As much as I wanted to stay awake until Neal got home, the events of the day did me in. When I woke up, the sun was just cresting the horizon and light was starting to pour into the room. I stretched and yawned, looking over to Neal's untouched bed, surprised to see he was not in it. Scanning the room, I found him sitting in the window seat, still dressed in his school uniform, his knees drawn up to his chest, looking as miserable as I have ever seen him. He saw my movement and looked over to me silently, his brilliant eyes glistening with tears. Immediately, my heart ached for him. Before I could rush over to hug him and kiss away his tears, there was a quiet knock at the door. Both of our fathers walked in.

"Oliver," Neal's father said, "can you give us a minute please? I need to talk to my son before I go off to work." I got up out of bed, thankful to have kept my pajamas on.
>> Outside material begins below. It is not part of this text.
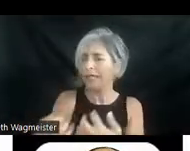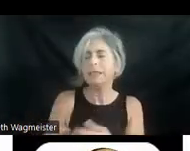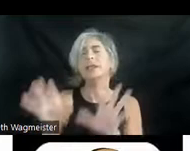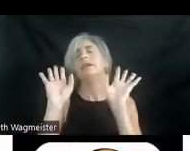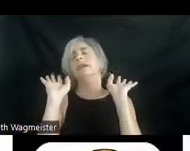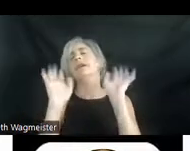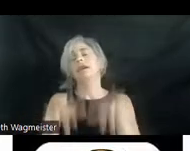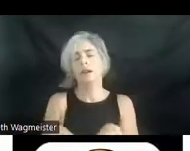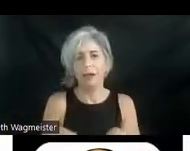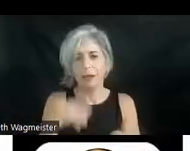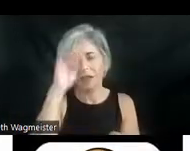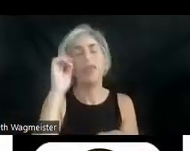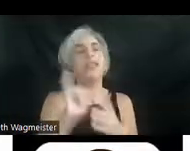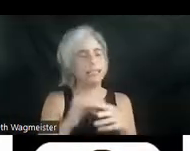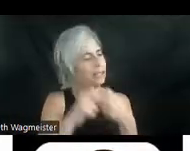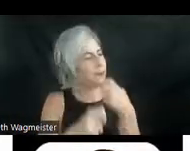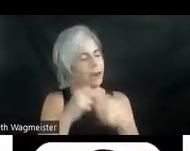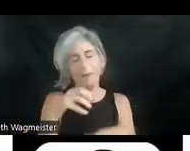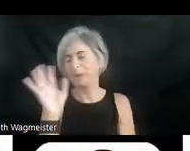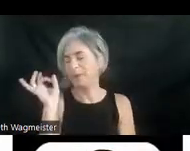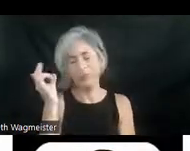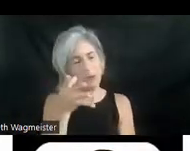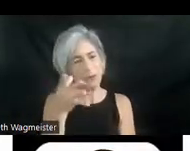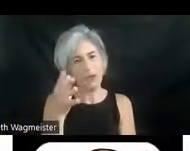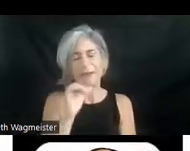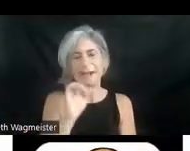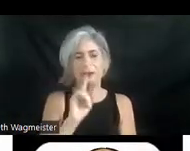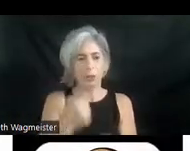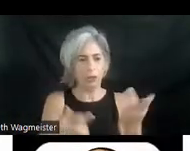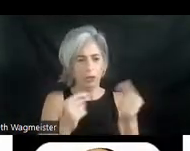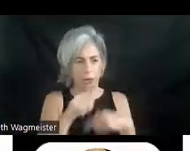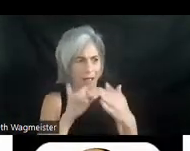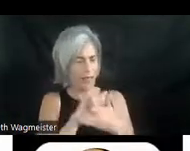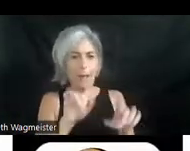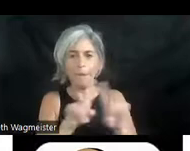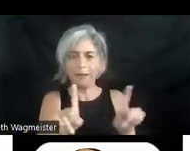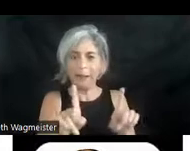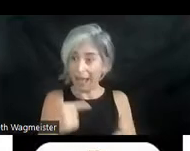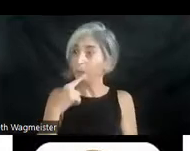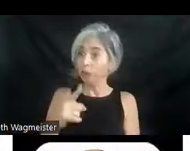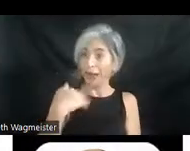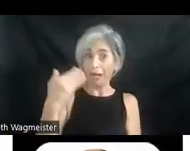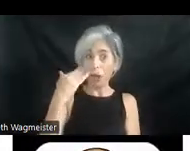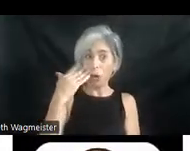is a problem. I'm not sure what to do about it. Well no I am sure. We'll try anyway.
Dad ushered me out and closing the door behind us; as we walked down the hallway, I heard Neal's dad raising his voice, he sounded very angry.

"Dad?" I started to ask.

"Shh, son," he whispered gently, "I'll fill you in with everything that I know soon enough, but for now, we need to keep quiet, okay?" I nodded, understanding, but not quite. Something big was going down and I felt extremely anxious not knowing just what it was. Dad and I sat in awkward silence at the breakfast bar in the kitchen, while the moms prepared coffee and breakfast. Apart from the occasional throat-clearing, and muted please and thank-you exchanges, everybody was mostly silent. I accepted a bowl of cereal from mom, and dad got a cup of coffee and some toast, we both ate in silence; my spoon making unnaturally loud scraping noises against the bowl while dad thunderously crunched through his toast.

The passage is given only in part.